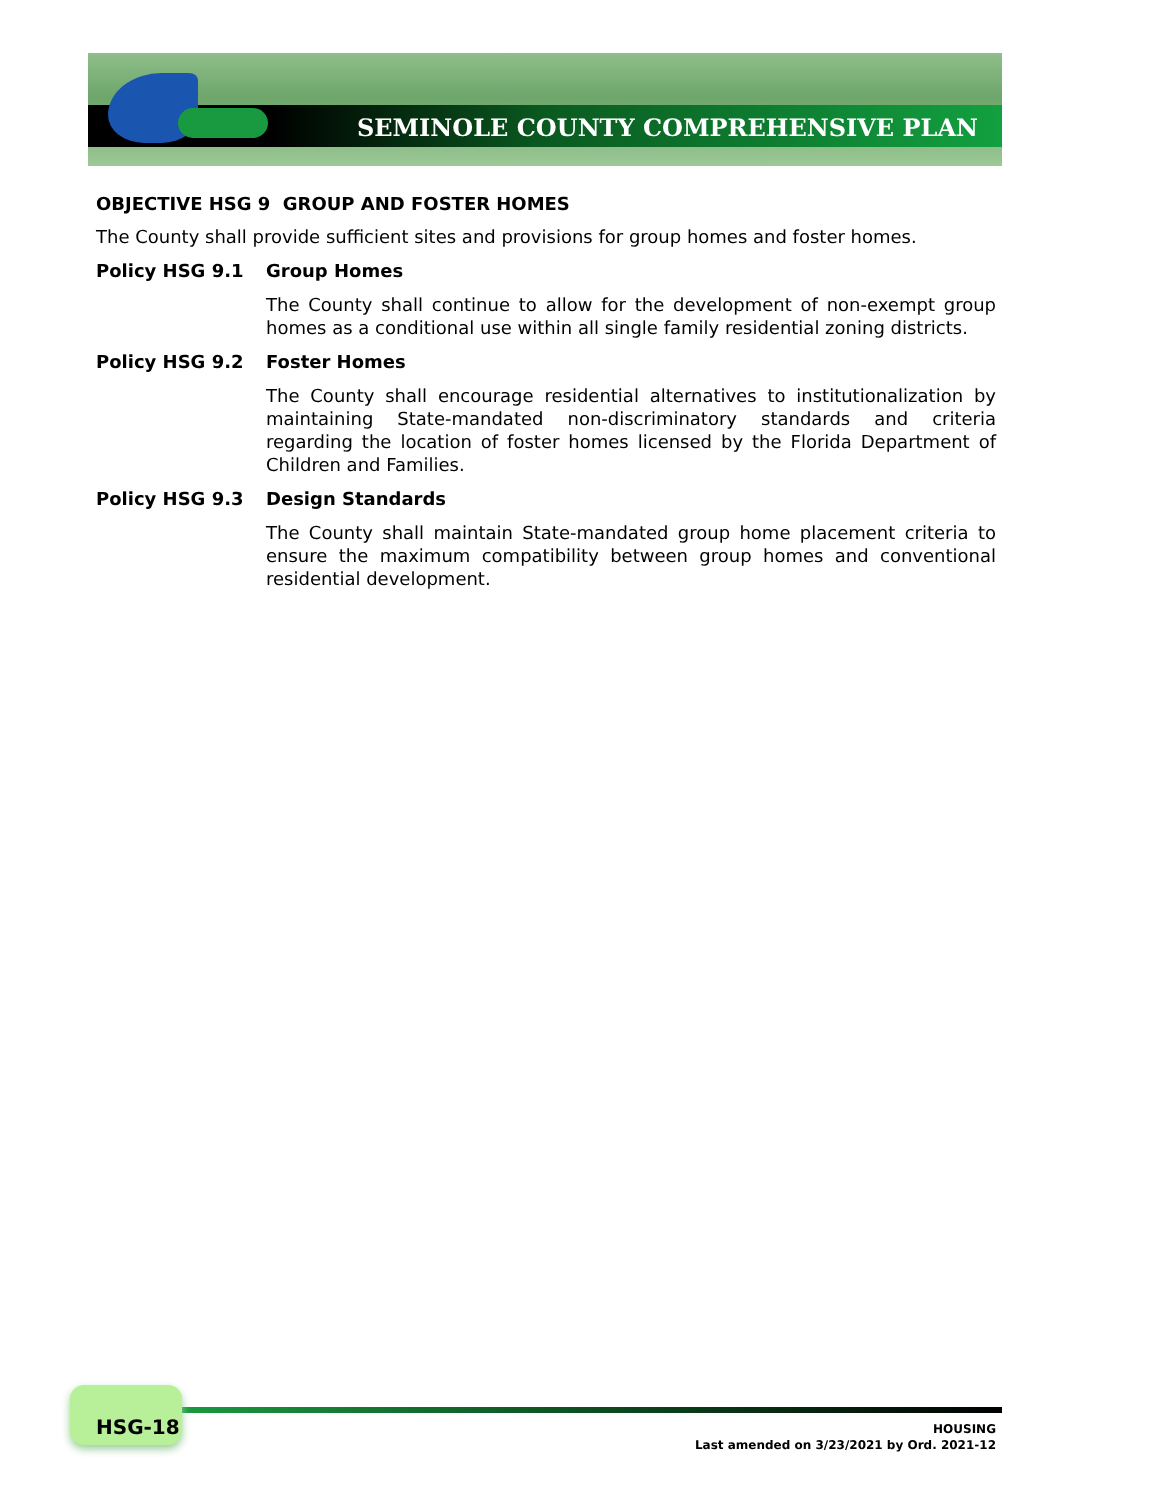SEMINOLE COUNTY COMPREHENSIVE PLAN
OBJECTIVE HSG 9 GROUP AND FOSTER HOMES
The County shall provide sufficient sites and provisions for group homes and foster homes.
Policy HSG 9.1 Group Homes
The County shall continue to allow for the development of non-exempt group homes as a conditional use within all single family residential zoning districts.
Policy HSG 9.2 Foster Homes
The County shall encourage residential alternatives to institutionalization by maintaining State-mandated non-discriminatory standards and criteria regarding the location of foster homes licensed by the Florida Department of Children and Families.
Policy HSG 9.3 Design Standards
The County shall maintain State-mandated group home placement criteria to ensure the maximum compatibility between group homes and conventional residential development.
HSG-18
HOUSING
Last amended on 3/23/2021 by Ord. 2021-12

---

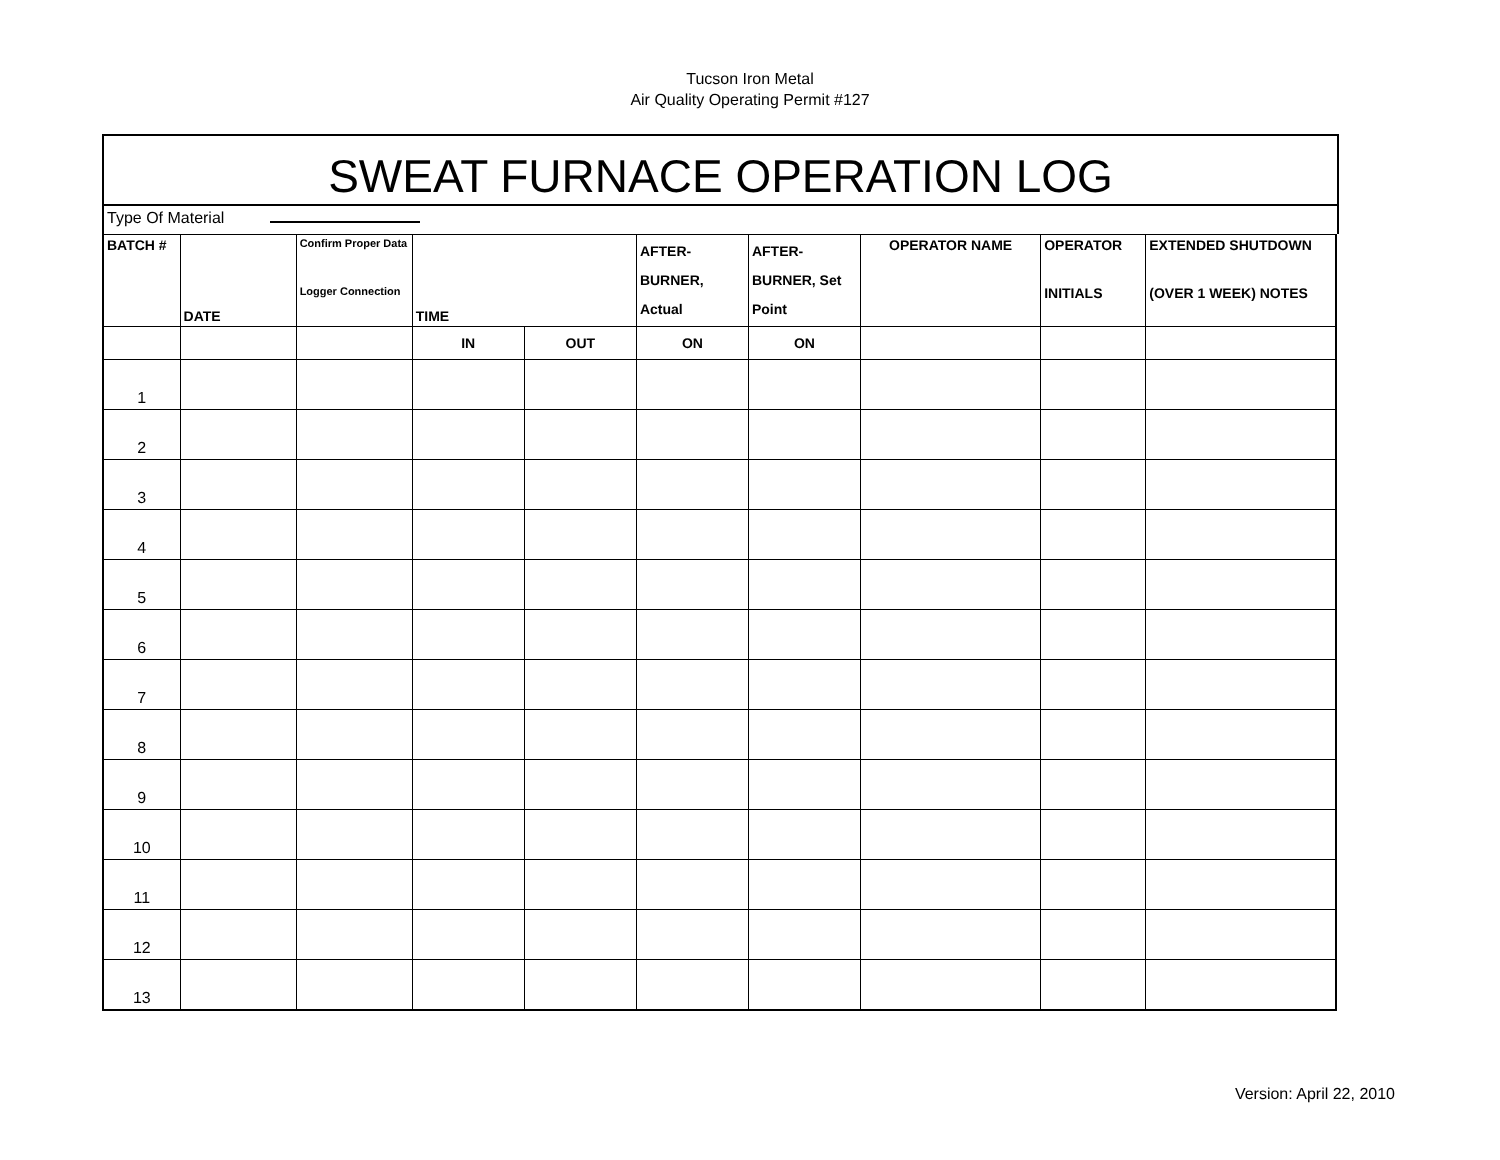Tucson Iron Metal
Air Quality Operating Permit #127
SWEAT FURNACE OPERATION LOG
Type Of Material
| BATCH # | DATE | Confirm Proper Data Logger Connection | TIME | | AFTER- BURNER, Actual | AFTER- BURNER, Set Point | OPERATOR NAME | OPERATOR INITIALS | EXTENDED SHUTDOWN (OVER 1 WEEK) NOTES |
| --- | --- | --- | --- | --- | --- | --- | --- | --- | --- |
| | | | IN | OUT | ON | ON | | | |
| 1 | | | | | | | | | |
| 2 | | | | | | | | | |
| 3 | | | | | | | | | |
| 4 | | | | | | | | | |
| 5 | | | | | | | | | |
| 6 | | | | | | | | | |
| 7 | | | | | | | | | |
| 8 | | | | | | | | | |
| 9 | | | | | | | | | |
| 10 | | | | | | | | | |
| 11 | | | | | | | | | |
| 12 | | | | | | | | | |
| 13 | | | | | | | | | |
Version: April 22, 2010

— What you should do —
Gather each line of the listing containing the word "development" and show it.

— Your solution —
The County shall continue to allow for the development of non-exempt group homes as a conditional use within all single family residential zoning districts.
The County shall maintain State-mandated group home placement criteria to ensure the maximum compatibility between group homes and conventional residential development.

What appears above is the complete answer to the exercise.